### Task
From the items below, pull out each line that contains the word "shoulder".

++++ Data

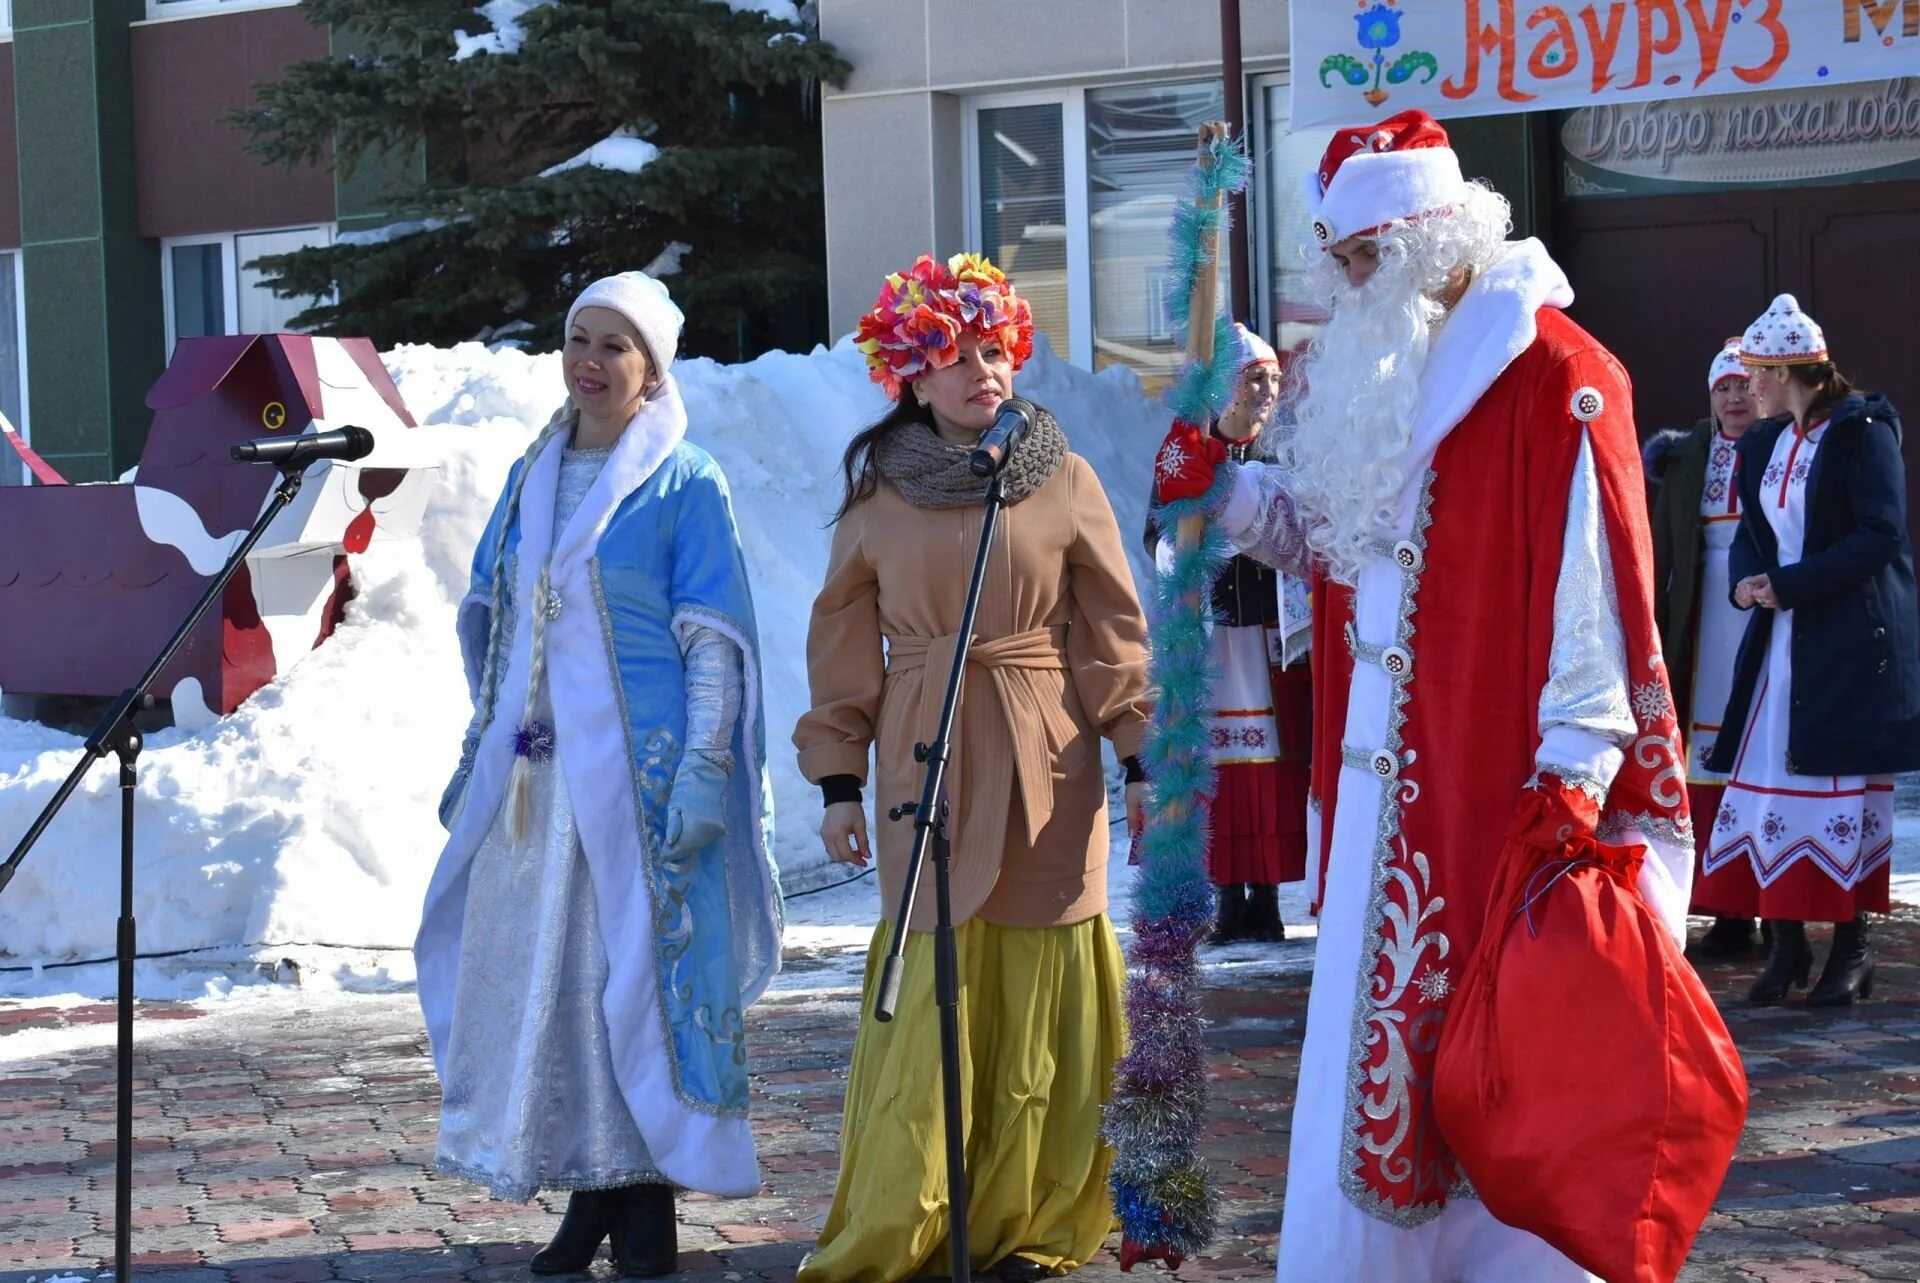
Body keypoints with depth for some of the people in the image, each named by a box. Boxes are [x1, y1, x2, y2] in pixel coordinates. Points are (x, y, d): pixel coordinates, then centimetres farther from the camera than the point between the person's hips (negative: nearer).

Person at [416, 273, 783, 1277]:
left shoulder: (685, 483, -3)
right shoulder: (532, 477, 14)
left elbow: (715, 640, -8)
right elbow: (489, 621, 20)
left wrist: (701, 774, -16)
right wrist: (478, 754, 16)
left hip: (636, 768, -6)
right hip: (535, 774, 6)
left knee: (635, 965, -5)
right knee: (536, 969, 5)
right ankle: (587, 1194, 14)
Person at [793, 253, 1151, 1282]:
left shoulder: (1064, 483, 3)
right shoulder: (879, 493, 4)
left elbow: (1113, 629, 5)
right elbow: (844, 646, 8)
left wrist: (1138, 757, 0)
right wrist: (838, 782, 4)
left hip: (1046, 768, 0)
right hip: (924, 764, 0)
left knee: (1037, 1004, 2)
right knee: (929, 993, -2)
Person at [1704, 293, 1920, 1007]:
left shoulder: (1862, 432, -8)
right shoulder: (1765, 444, 13)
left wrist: (1790, 584, -17)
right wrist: (1746, 580, -8)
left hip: (1851, 644, -6)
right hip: (1782, 639, 6)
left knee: (1846, 789, -2)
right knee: (1770, 787, 2)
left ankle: (1851, 948, 6)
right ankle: (1787, 943, 9)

++++++++

### Solution to the problem
left shoulder: (685, 483, -3)
right shoulder: (532, 477, 14)
left shoulder: (1064, 483, 3)
right shoulder: (879, 493, 4)
left shoulder: (1862, 432, -8)
right shoulder: (1765, 444, 13)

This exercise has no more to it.